非正規雇用の従業員について、行員登用(行員転換)を継続的に実施しており、行員同様に各自のキャリア実現への支援に努めております。
(注) 職務エントリーによる配置人数、行員転換実績においては、2026年3月期実績は3年間の累計、目標は3年間の累計となります。
≪職務エントリーによる配置人数≫
2024年7月に改正した人事制度では、8つのキャリアルートの設定や育成計画の整備を行い、従業員が当行グループでのキャリアイメージを描きやすい環境を構築するとともに、職務エントリー制度や希望キャリアを踏まえた人事異動を通じて、自らの意思によるチャレンジを後押しする運用の定着を進めております。
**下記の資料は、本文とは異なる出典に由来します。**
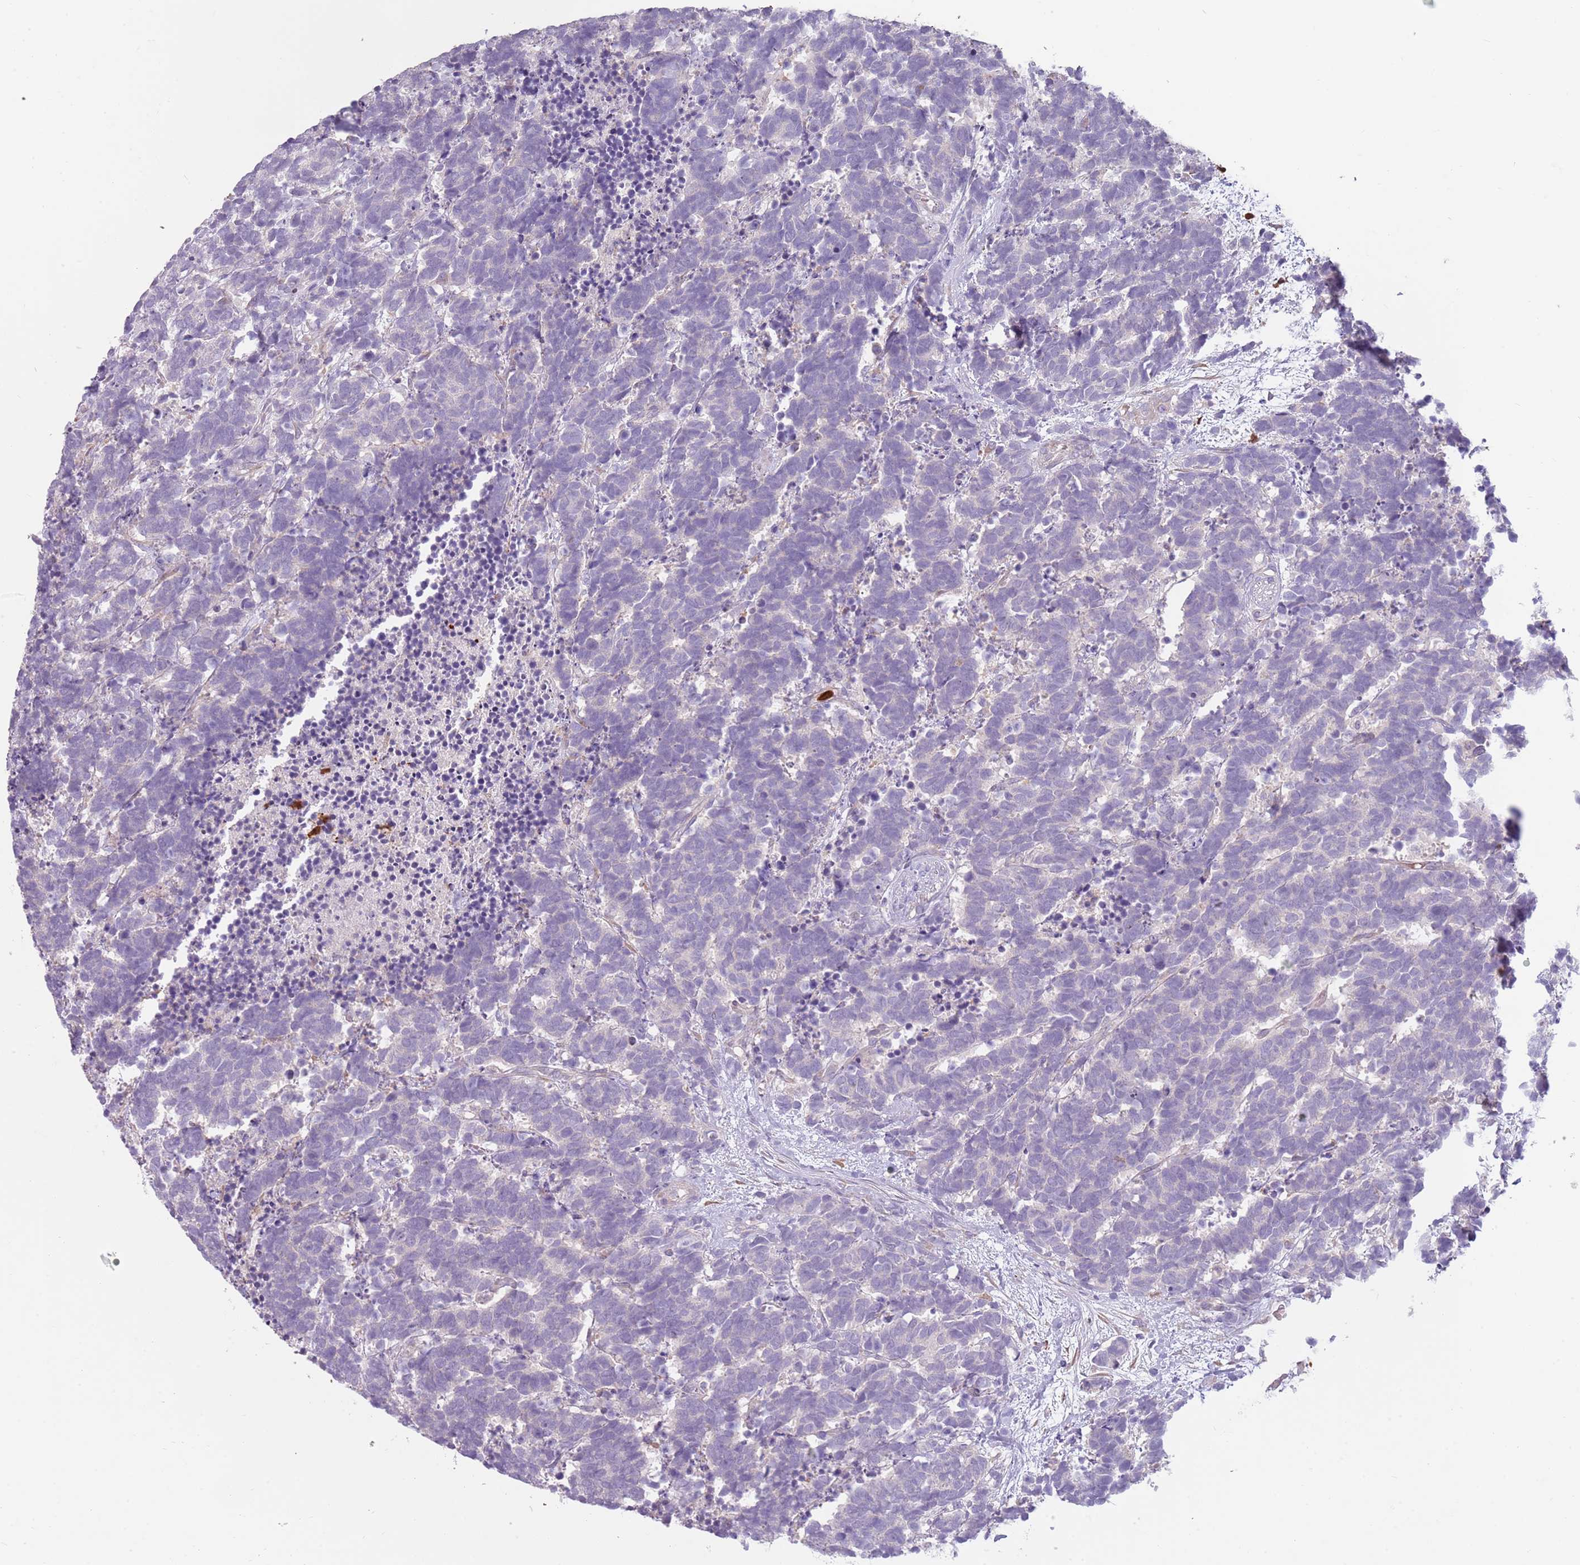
{"staining": {"intensity": "negative", "quantity": "none", "location": "none"}, "tissue": "carcinoid", "cell_type": "Tumor cells", "image_type": "cancer", "snomed": [{"axis": "morphology", "description": "Carcinoma, NOS"}, {"axis": "morphology", "description": "Carcinoid, malignant, NOS"}, {"axis": "topography", "description": "Prostate"}], "caption": "A photomicrograph of human malignant carcinoid is negative for staining in tumor cells. (Stains: DAB (3,3'-diaminobenzidine) immunohistochemistry with hematoxylin counter stain, Microscopy: brightfield microscopy at high magnification).", "gene": "SPAG4", "patient": {"sex": "male", "age": 57}}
一方、エントリー者数は着実に増加しているものの、実際の配置への反映という点では一部課題があり、キャリア面談や職務希望調査、自己申告等で把握した意向を活用するなど、さらなる改善が必要であると認識しております。
こうした課題を踏まえ、今後は従業員の前向きかつ自律的なチャレンジを一層後押しする観点から、職務エントリー機会の拡充を行うとともに、従業員一人ひとりとの対話機会を増やし、キャリア実現を支援する体制の構築に取組んでまいります。
≪行員転換実績≫
当行では、非正規雇用の従業員から行員への転換を通じた人材確保を推進しており、制度の活用は着実に進展しておりますが、ライフステージの変化等を背景に、さらなる転換機会の拡充が必要であると認識しております。
これを踏まえ、挑戦機会の拡充を目的として、エントリー機会の増加とともに、要件の見直し・緩和を実施した結果、エントリー者数は増加しております。
今後も、従業員が主体的に能力発揮・キャリア形成に挑戦しやすい制度運用を通じて、人材の活躍機会の拡大につなげてまいります。
〇各人の専門性の向上
長期ビジョンで目指す「多彩な価値を結集し、地域No.1のソリューションで埼玉の未来を切り拓く」の実現のため、各人の課題解決力の向上へ注力してまいりました。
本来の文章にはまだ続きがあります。